Hippocrates, in his work Air, Waters and Places— argued that health is achieved through a balance between exposures to environmental factors (wind, temperature, water, ground and food) and individual habits (diet, alcohol, sexual behaviour, as well as work and leisure).
It is pure folly to assume we have mastered environmental threats. Rather, resource consumption on industrialised scale, along with waste generated by billions of people, is now rapidly degrading the ecological services upon which we humans survive.
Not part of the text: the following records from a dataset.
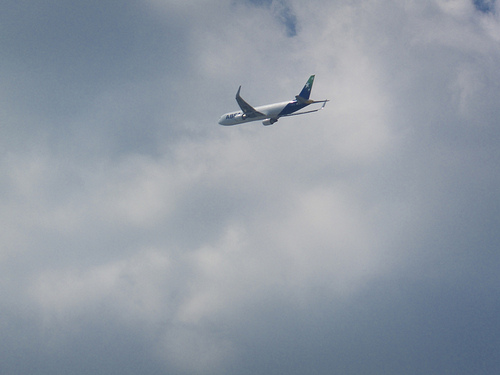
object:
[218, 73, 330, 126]
airplane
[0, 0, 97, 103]
clouds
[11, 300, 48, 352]
clouds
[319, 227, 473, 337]
cloud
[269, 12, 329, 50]
blue part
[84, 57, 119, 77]
sky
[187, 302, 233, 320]
white clouds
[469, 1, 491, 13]
blue sky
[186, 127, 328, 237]
clouds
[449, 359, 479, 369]
sky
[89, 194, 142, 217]
cloudy sky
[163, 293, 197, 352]
clouds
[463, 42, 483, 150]
clouds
Air pollution, primarily from the burning of fossil fuels cases 8.2 million deaths annually, and unhealthy environments now cause a quarter of all deaths worldwide. Human consumption patterns are exceeding our planetary boundaries. Anthropogenic influence is now so massive that we have altered major ecological systems, including the global climate.
2014 broke all heat records globally. Then 2015 shattered those year old records by a long margin, and 2016 has thus far been even hotter. As a result, Australia is confronting more intense and deeper droughts, water shortages, heatwaves, fires, storms and floods.
Climate change is an amplifier of existing disadvantages, and thus amplifies the disease burden. Climate sensitive diseases and climate related deaths are already with us, and they are rapidly escalating. For example, global heat deaths between 2000 and 2010 increased 2,300 percent from the previous decade.
Current statistics may suggest that chronic diseases constitute the bulk of today’s health burden, but prevention is, by definition, forward thinking. It must avoid future health burdens.
Climate change threats cannot be excluded. Furthermore, Australia’s health data does not capture many environmental exposures, so the current health burden statistics are incomplete.
Catastrophic climate change
The World Health Organization (WHO) recognises the slow moving disaster of chronic disease but stresses that two degrees Celsius warming will herald catastrophic climate change.
We are on the trajectory to surpass two degrees Celsius, we are already half way there. Dr Margaret Chan (Director-General, WHO) invited Christiana Figueres (Executive Secretary of the United Nations Framework Convention on Climate Change) to address the 69th World Health Assembly held in May, and she stressed the links between climate change and health the importance of taking action to prevent health problems. (Watch her address here).
Back in 2009, The Lancet warned us that climate change was the ‘biggest global health threat of the 21st century’, and reasserted this in 2015, adding it now presents the greatest opportunity in protecting human health. This is core to prevention.
A prevention platform is futile if it ignores the warnings, the wisdom and the evidence of the greatest health challenges confronting us.
Australia’s major political parties have a shocking track record in reducing Australia’s contribution to global climate change, influenced by lobbying and funds from the fossil industry. This directly harms the health of Australians living nearby, and all of us through disturbances in the climate system.
Australia’s health protection needs political parties to stop pandering to fossil fuel industry.
We need bipartisan commitment to take urgent action to reduce emissions and invest in protecting health and ensuring security in food, water energy and yes, jobs.
The major parties have for too long abandoned the well-being of Australians by ignoring climate risks to our health.
What Australia does NOT need is for health advocates to also ignore the greatest health threat, climate change.
• Dr Liz Hanna is Visiting Fellow, Australian National University, and President of the Climate and Health Alliance.